▶ **Input**:
○ ○ ○

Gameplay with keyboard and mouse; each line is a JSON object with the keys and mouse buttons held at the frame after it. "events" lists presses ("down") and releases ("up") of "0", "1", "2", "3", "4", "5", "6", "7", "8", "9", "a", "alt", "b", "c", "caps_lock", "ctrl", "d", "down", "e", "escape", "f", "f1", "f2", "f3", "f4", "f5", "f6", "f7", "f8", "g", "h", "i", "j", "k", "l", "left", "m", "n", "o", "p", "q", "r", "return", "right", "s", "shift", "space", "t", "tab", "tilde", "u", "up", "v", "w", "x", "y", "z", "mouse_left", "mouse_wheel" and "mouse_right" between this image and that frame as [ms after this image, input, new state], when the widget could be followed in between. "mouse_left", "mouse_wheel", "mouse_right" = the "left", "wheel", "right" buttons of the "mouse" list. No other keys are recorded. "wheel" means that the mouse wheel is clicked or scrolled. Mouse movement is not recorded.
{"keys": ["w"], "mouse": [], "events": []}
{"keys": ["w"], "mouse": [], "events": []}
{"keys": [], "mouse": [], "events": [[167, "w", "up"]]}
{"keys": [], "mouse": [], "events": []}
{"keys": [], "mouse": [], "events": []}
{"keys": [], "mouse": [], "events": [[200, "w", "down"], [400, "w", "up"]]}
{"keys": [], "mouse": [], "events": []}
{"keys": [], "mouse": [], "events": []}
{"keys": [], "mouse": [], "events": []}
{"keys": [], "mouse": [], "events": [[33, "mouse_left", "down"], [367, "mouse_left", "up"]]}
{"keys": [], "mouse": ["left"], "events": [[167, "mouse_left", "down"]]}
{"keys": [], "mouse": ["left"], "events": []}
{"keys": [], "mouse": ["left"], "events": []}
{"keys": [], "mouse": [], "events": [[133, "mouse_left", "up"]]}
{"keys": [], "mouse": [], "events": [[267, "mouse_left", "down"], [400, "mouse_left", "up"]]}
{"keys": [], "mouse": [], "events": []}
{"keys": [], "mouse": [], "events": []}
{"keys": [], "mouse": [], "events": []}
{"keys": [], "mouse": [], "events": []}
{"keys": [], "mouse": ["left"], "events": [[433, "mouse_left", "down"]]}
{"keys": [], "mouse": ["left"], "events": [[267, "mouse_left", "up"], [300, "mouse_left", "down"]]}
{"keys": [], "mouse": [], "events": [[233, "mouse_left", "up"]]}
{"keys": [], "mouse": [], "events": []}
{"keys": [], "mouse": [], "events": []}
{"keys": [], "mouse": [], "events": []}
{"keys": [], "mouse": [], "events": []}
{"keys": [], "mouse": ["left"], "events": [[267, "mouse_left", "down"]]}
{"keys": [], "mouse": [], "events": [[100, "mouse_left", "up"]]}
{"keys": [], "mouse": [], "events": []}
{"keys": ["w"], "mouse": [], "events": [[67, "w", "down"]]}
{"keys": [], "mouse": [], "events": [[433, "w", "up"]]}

○ ○ ○

▶ **Your goal**:
All the data above should be set down a second time, exactly.

▶ **Solved problem**:
Gameplay with keyboard and mouse; each line is a JSON object with the keys and mouse buttons held at the frame after it. "events" lists presses ("down") and releases ("up") of "0", "1", "2", "3", "4", "5", "6", "7", "8", "9", "a", "alt", "b", "c", "caps_lock", "ctrl", "d", "down", "e", "escape", "f", "f1", "f2", "f3", "f4", "f5", "f6", "f7", "f8", "g", "h", "i", "j", "k", "l", "left", "m", "n", "o", "p", "q", "r", "return", "right", "s", "shift", "space", "t", "tab", "tilde", "u", "up", "v", "w", "x", "y", "z", "mouse_left", "mouse_wheel" and "mouse_right" between this image and that frame as [ms after this image, input, new state], when the widget could be followed in between. "mouse_left", "mouse_wheel", "mouse_right" = the "left", "wheel", "right" buttons of the "mouse" list. No other keys are recorded. "wheel" means that the mouse wheel is clicked or scrolled. Mouse movement is not recorded.
{"keys": ["w"], "mouse": [], "events": []}
{"keys": ["w"], "mouse": [], "events": []}
{"keys": [], "mouse": [], "events": [[167, "w", "up"]]}
{"keys": [], "mouse": [], "events": []}
{"keys": [], "mouse": [], "events": []}
{"keys": [], "mouse": [], "events": [[200, "w", "down"], [400, "w", "up"]]}
{"keys": [], "mouse": [], "events": []}
{"keys": [], "mouse": [], "events": []}
{"keys": [], "mouse": [], "events": []}
{"keys": [], "mouse": [], "events": [[33, "mouse_left", "down"], [367, "mouse_left", "up"]]}
{"keys": [], "mouse": ["left"], "events": [[167, "mouse_left", "down"]]}
{"keys": [], "mouse": ["left"], "events": []}
{"keys": [], "mouse": ["left"], "events": []}
{"keys": [], "mouse": [], "events": [[133, "mouse_left", "up"]]}
{"keys": [], "mouse": [], "events": [[267, "mouse_left", "down"], [400, "mouse_left", "up"]]}
{"keys": [], "mouse": [], "events": []}
{"keys": [], "mouse": [], "events": []}
{"keys": [], "mouse": [], "events": []}
{"keys": [], "mouse": [], "events": []}
{"keys": [], "mouse": ["left"], "events": [[433, "mouse_left", "down"]]}
{"keys": [], "mouse": ["left"], "events": [[267, "mouse_left", "up"], [300, "mouse_left", "down"]]}
{"keys": [], "mouse": [], "events": [[233, "mouse_left", "up"]]}
{"keys": [], "mouse": [], "events": []}
{"keys": [], "mouse": [], "events": []}
{"keys": [], "mouse": [], "events": []}
{"keys": [], "mouse": [], "events": []}
{"keys": [], "mouse": ["left"], "events": [[267, "mouse_left", "down"]]}
{"keys": [], "mouse": [], "events": [[100, "mouse_left", "up"]]}
{"keys": [], "mouse": [], "events": []}
{"keys": ["w"], "mouse": [], "events": [[67, "w", "down"]]}
{"keys": [], "mouse": [], "events": [[433, "w", "up"]]}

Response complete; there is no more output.